## PASSAGE PROVIDED
StatConcepts: A Visual Tour of Statistical Ideas
H. Joseph Newton and Jane L. Harvill
Published April, 1997 by
Duxbury Press
Click here
to see Henrik Schmiediche's JAVA version of the random sampling
lab in StatConcepts.
From the Preface:
Most introductory statistics courses consist of three parts: 1)
Descriptive statistics; using numbers and graphs to summarize the
information about a data set, 2) Inferential statistics; making
conclusions about numerical characteristics of entire populations of
objects from those of samples from the populations, and 3)
Statistical concepts; the basic logical and mathematical ideas
underpinning descriptive and inferential statistics.
There are a wide variety of computer programs that make it easy for
students to accomplish what is required for the first two of these
parts, while there is very little software for illustrating
statistical concepts. That's why we wrote StatConcepts; a set of
``laboratories'' for illustrating ideas.
StatConcepts is actually a collection of programs written in the
language of StataQuest, which is a student version of a program called
Stata which is designed to do descriptive and inferential statistics.
StatConcepts is not intended as a text, but as a supplement to the
many introductory statistics texts that exist. Its main focus is on
correct intrepretation and understanding of statistical concepts,
terminology, and results and not on computation for a given problem,
although there are some labs that allow students to compute results.
In many ways, the computer is the laboratory for the science of
statistics. Most of the ideas of statistics start out with the phrase
``If we did this procedure over and over again, then this is what we
would see.'' The only way to realistically do things over and over
again is on a computer. In these labs we have tried to use graphics
to show what in fact we would see if we did various things over and
over again.
We assume that instructors will not incorporate all of the labs in the
StatConcepts collection (there are 28 of them!) into a course, but
rather pick and choose those they feel would be most useful in the
course (and that they have time to cover in their already cramped
schedule).
We would hope that instructors can show the labs to the students using
some kind of projection, but each chapter of this book contains a
``guided tour'' through each lab that a student could read while at a
computer. These guided tours cannot totally replace an instructor but
they can certainly help instructors use the labs as a supplement to
their course.
While the labs and this book is intended primarily for introductory
courses, we have found them very valuable in courses at all levels.
The level has been kept as nontechnical as possible, but more advanced
students will be able to relate to the graphs and descriptions at a
more mathematical level.
Overview of the Labs
There are 28 labs in the complete collection although there are fewer
items on the Labs menu as some items have submenus containing
more than one lab. There is a chapter in this book for each item on
the Labs menu, including:
-
Introduction to Concept Labs: This lab is actually just a
greeting and an invitation to look at a help file giving an overview
of the entire collection of labs. It also allows the user to specify
their own random number generator seed (see Chapter 1).

## SUPPLIED MATERIAL
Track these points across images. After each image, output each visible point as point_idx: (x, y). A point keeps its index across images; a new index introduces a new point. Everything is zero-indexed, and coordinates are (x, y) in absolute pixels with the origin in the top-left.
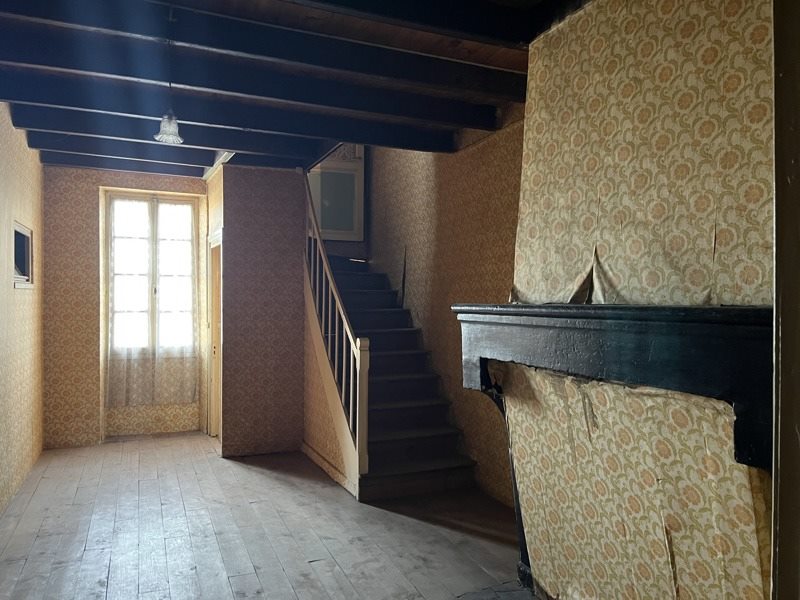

## TASK 1
According to the StatConcepts page, what are the parts that most introductory statistics courses consist of? List them all.
## TASK 2
In the StatConcepts page, update everything from "StatConcepts is actually" down to "to compute results.", replacing "terminology" with "vocabulary".
## TASK 3
Write what comes next in the StatConcepts page, picking up after its last sentence.
The material after the StatConcepts page is not needed for anything here.

## ANSWER AREA 1
1. Descriptive statistics
2. Inferential statistics
3. Statistical concepts

## ANSWER AREA 2
StatConcepts is actually a collection of programs written in the
language of StataQuest, which is a student version of a program called
Stata which is designed to do descriptive and inferential statistics.
StatConcepts is not intended as a text, but as a supplement to the
many introductory statistics texts that exist. Its main focus is on
correct intrepretation and understanding of statistical concepts,
vocabulary, and results and not on computation for a given problem,
although there are some labs that allow students to compute results.

## ANSWER AREA 3
-
Random Sampling
Lab : This lab repeatedly shows random sampling without
replacement from a population of 100 boxes. It also previews the ideas
of sampling distributions and the central limit theorem. This Java
Applet was written by Henrik Schmiediche of the Department of
Statistics of Texas A&M University.
-
Relative Frequency and Probability: This lab again illustrates
random sampling without replacement using the example of a lottery game.
It also illustrates the relative frequency interpretation of probability
by repeatedly drawing six winning numbers from the numbers 1 through 50
and keeping track of the number of draws containing at least two
consecutive numbers. Deriving the formula for the probability of
this event is beyond the scope of most courses.
-
How are Populations Distributed?: This lab shows students that
distributions come in all shapes and sizes and come in parametric
families. It graphs densities from 14 different families and also
generates random samples from one member of each family and
superimposes the density on the histogram of the sample, thus
illustrating variability from one sample to another.
-
Sampling from 0-1 Populations: This item actually leads to
four different labs:
- Sampling With and Without Replacement: The binomial
and hypergeometric distributions are illustrated by having the user specify
the number of elements in a 0-1 population, the proportion
of 1's, and the size of a sample, and then superimposing the
probability plot of the number of 1's in the sample under the
sampling with and without replacement conditions.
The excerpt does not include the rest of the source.